Hücrelerde bulunabilen farklı organeller arasında çekirdek, mitokondri, ribozomlar ve endoplazmik retiküller öne çıkıyor. Gerektiğini olmak kaydetti değil tüm organelleri tüm hücrelerde mevcut olduğu: bunların varlığı bağlıdır zamanında hücre ve organizmanın.
Mikroskobun ilerleyişi sayesinde hücre yapısını bütünüyle gözlemlemek mümkün olmuş ve böylece hücresel organelleri tanımlanmıştır. Artık tüm hücrelerin, boyutları ve yapıları ne olursa olsun, hayatta kalabilmek için hücresel organellere bağlı olduğu bilinmektedir.
Tüm hücresel organeller, hücresel organellere giden haberci RNA tarafından taşınan mesajlar aracılığıyla göstergeleri aldığı hücre çekirdeğinin DNA'sı tarafından uyumlu hale getirilmiş, düzenlenmiş ve düzenlenmiştir.
En yaygın hücre organelleri, bitki hücrelerindeki ribozomlar, endoplazmik retikulum, lizozomlar, Golgi aygıtı, mitokondri ve kloroplastlardır. Bu organellerin her biri, insülin, safra, protein üretimi veya enerji aktarım işlevleri gibi belirli işlevleri yerine getirir.
Temel metabolik reaksiyonları gerçekleştiren hücre yapıları olan mitokondri vardır. Mitokondri, diğer hücreleri ve başka bir canlı şeyi inşa etmesini sağlayan enerji kaynağıdır.
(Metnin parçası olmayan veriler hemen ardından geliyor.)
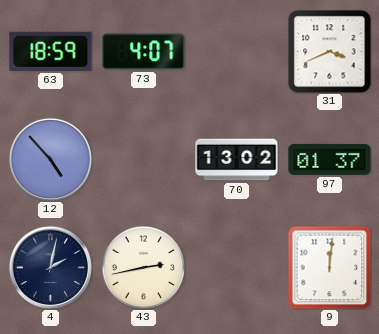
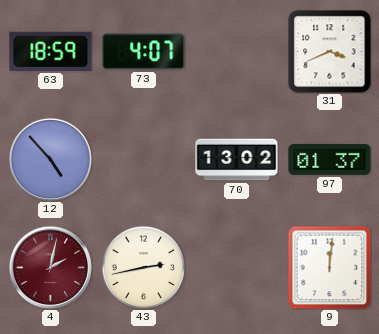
4 dial: navy -> burgundy
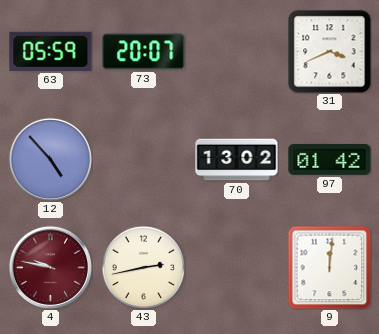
63: 18:59 -> 05:59
73: 4:07 -> 20:07
97: 01:37 -> 01:42
4: 2:02 -> 9:47
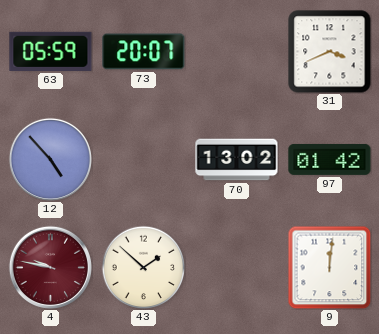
43: 2:43 -> 1:52
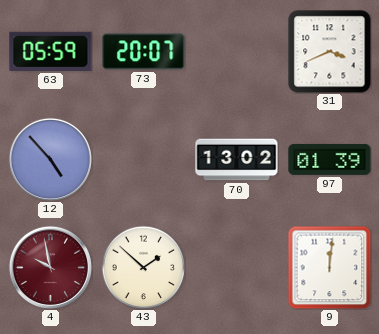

Bununla birlikte, mitokondrinin işleyişinin paradoksal bir bileşeni vardır: hücrenin aldığı oksijen hayati önem taşır, ancak aynı zamanda aynı oksijen korozyon ve hücresel yıpranma üretir (mitokondri, oksijen enerjisini dönüştürür, ancak oksijenin bir kısmı bozulur. serbest radikaller olarak da bilinen parçacıklarda, daha yüksek enerjinin daha büyük bozulma ürettiğini gösterir).
Hücre organellerinin zarı şunlardan oluşur:
• Hücre duvarı: esas olarak bakterilerde (prokaryotlar) ve bitkilerde (selüloz duvarı) bulunan, karbonhidrat ve proteinlerden oluşan bir hücre tabakasıdır.
• Plazma membran: Çok ince elastik bir yapıdır. Temel yapısı, hücre dışı sıvı ile hücre içi sıvı arasındaki su ve suda çözünen maddelerin geçişini engelleyen, iki molekül kalınlığında ince bir filmdir. Sitoplazma Hücredeki en büyük yapıdır. Esas olarak% 90 veya daha fazla sudan oluşur. • Çekirdek: hücre içindeki en büyük bileşendir ve işlevleri şunlardır: DNA'da depolanan bilgileri saklamak, kopyalamak ve iletmek
histon adı verilen proteinler tarafından korunan.